Ainsi la moderne notation chimique, en s’aidant des formules développées, établit une classification où se rangent les divers composés. L’ordre merveilleux que cette classification met dans le formidable arsenal de la Chimie nous assure déjà qu’elle n’est pas un système purement artificiel ; les liens d’analogie et de dérivation par substitution qu’elle établit entre les divers composés n’ont de sens que dans notre esprit ; et, cependant, nous sommes persuadés qu’ils correspondent, entre les substances mêmes, à des relations de parenté dont la nature nous demeure profondément cachée, mais dont la réalité ne nous semble pas douteuse. Néanmoins, pour que cette persuasion se change en une invincible certitude, il faut que nous voyions la théorie chimique écrire d’avance les formules d’une multitude de corps et, docile à ces indications, la synthèse réaliser une foule de substances dont, avant même qu’elles ne fussent, nous connaissions la composition et mainte propriété.

De même que les synthèses annoncées d’avance consacrent la notation chimique comme classification naturelle, de même, la théorie physique prouvera qu’elle est le reflet d’un ordre réel en devançant l’observation.

Or, l’histoire de la Physique nous fournit une foule d’exemples de cette clairvoyante divination ; maintes fois, une théorie a prévu des lois non encore observées, voire des lois qui paraissaient invraisemblables, provoquant l’expérimentateur à les découvrir et le guidant vers cette découverte.

L’Académie des Sciences avait proposé au concours, pour le prix de Physique qu’elle devait décerner dans la séance publique du mois de mars 1819, l’examen général des phénomènes de la diffraction de la lumière ; des deux mémoires présentés, l’un, celui qui fut couronné, avait Fresnel pour auteur ; Biot, Arago, Laplace, Gay-Lussac et Poisson composaient la commission.

Des principes posés par Fresnel, Poisson, par une élégante analyse, déduisit cette conséquence étrange : Si un petit écran opaque et circulaire intercepte les rayons émis par un point lumineux, il existe derrière l’écran, sur l’axe même de cet écran, des points qui non seulement sont éclairés, mais qui brillent exactement comme si l’écran n’était pas interposé entre eux et la source de lumière.

Un tel corollaire, si contraire, semble-t-il, aux certitudes expérimentales les plus obvies, paraissait bien propre à faire rejeter la théorie de la diffraction proposée par Fresnel.

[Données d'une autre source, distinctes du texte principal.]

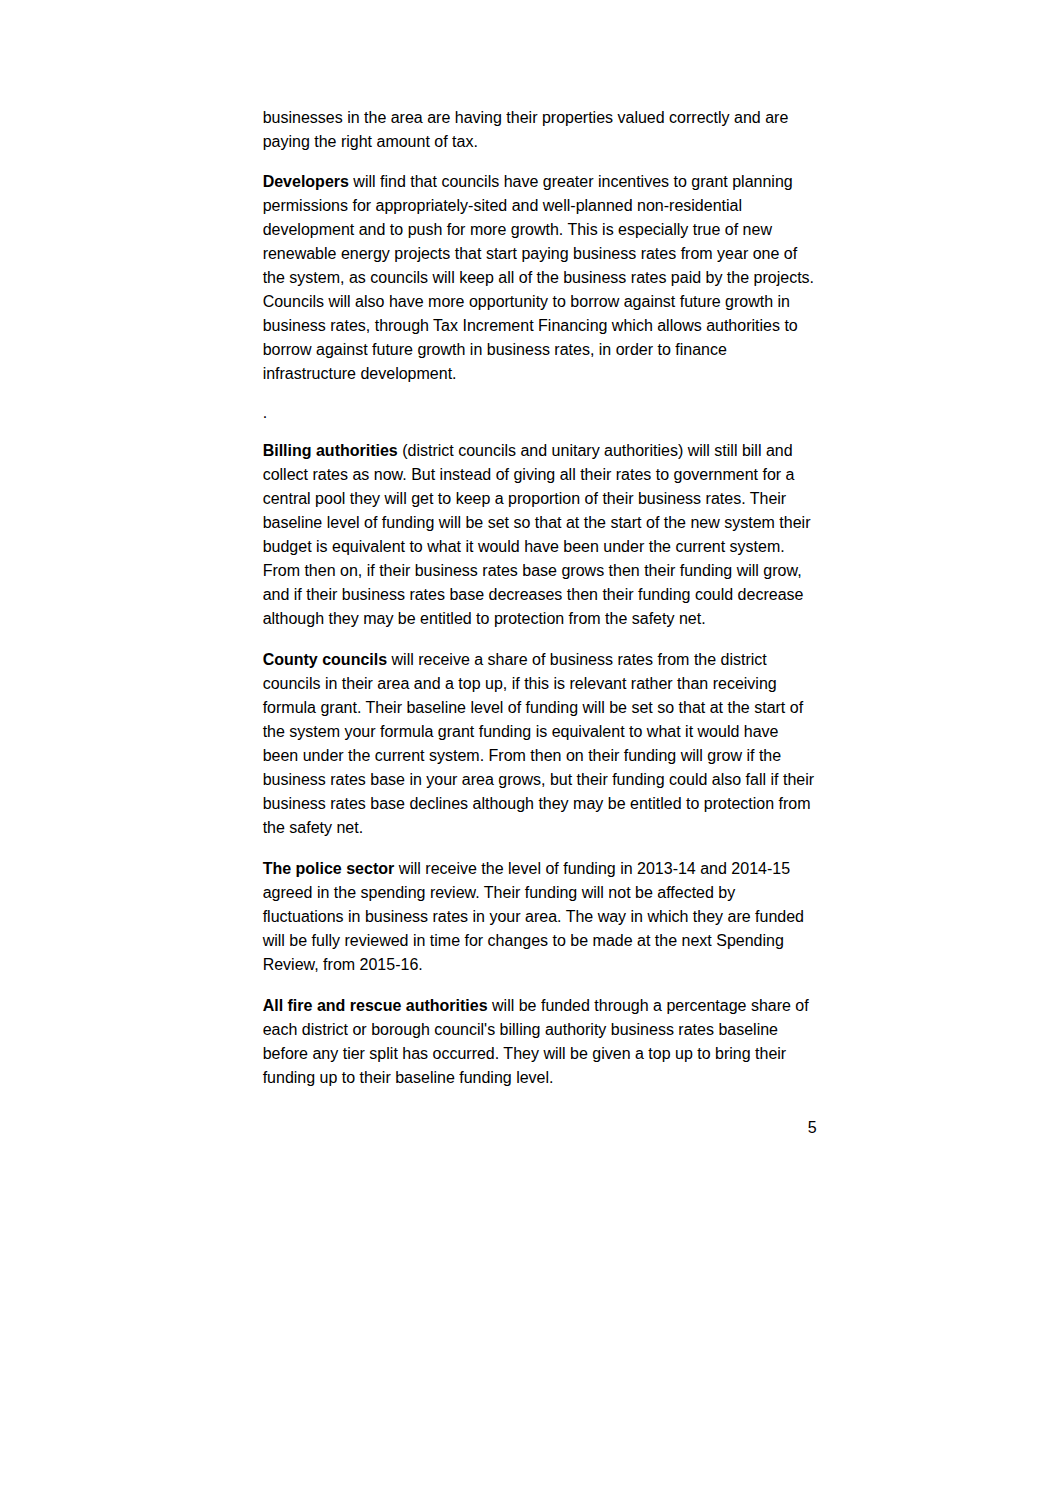businesses in the area are having their properties valued correctly and are paying the right amount of tax.
Developers will find that councils have greater incentives to grant planning permissions for appropriately-sited and well-planned non-residential development and to push for more growth. This is especially true of new renewable energy projects that start paying business rates from year one of the system, as councils will keep all of the business rates paid by the projects. Councils will also have more opportunity to borrow against future growth in business rates, through Tax Increment Financing which allows authorities to borrow against future growth in business rates, in order to finance infrastructure development.
.
Billing authorities (district councils and unitary authorities) will still bill and collect rates as now. But instead of giving all their rates to government for a central pool they will get to keep a proportion of their business rates. Their baseline level of funding will be set so that at the start of the new system their budget is equivalent to what it would have been under the current system. From then on, if their business rates base grows then their funding will grow, and if their business rates base decreases then their funding could decrease although they may be entitled to protection from the safety net.
County councils will receive a share of business rates from the district councils in their area and a top up, if this is relevant rather than receiving formula grant. Their baseline level of funding will be set so that at the start of the system your formula grant funding is equivalent to what it would have been under the current system. From then on their funding will grow if the business rates base in your area grows, but their funding could also fall if their business rates base declines although they may be entitled to protection from the safety net.
The police sector will receive the level of funding in 2013-14 and 2014-15 agreed in the spending review. Their funding will not be affected by fluctuations in business rates in your area. The way in which they are funded will be fully reviewed in time for changes to be made at the next Spending Review, from 2015-16.
All fire and rescue authorities will be funded through a percentage share of each district or borough council's billing authority business rates baseline before any tier split has occurred. They will be given a top up to bring their funding up to their baseline funding level.
5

Arago eut confiance dans le caractère naturel, partant dans la clairvoyance de cette théorie ; il tenta l’épreuve ; l’observation donna des résultats qui concordaient absolument avec les prédictions, si peu vraisemblables, du calcul[1].

Ainsi la théorie physique, telle que nous l’avons définie, donne d’un vaste ensemble de lois expérimentales une représentation condensée, favorable à l’économie intellectuelle.

Elle classe ces lois ; en les classant, elle les rend plus aisément et plus sûrement utilisables ; en même temps, en mettant de l’ordre dans leur ensemble, elle y met de la beauté.

Elle prend, en se perfectionnant, les caractères d’une classification naturelle ; les groupements qu’elle établit laissent alors soupçonner les affinités réelles des choses.

Ce caractère de classification naturelle se marque surtout par la fécondité de la théorie, qui devine des lois expérimentales non encore observées et en provoque la découverte.

C’en est assez pour que la recherche des théories physiques ne puisse être réputée besogne vaine et oiseuse, bien qu’elle ne poursuive pas l’explication des phénomènes.

  1. Œuvres complètes d’Augustin Fresnel, t. I, pp. 236, 365, 368.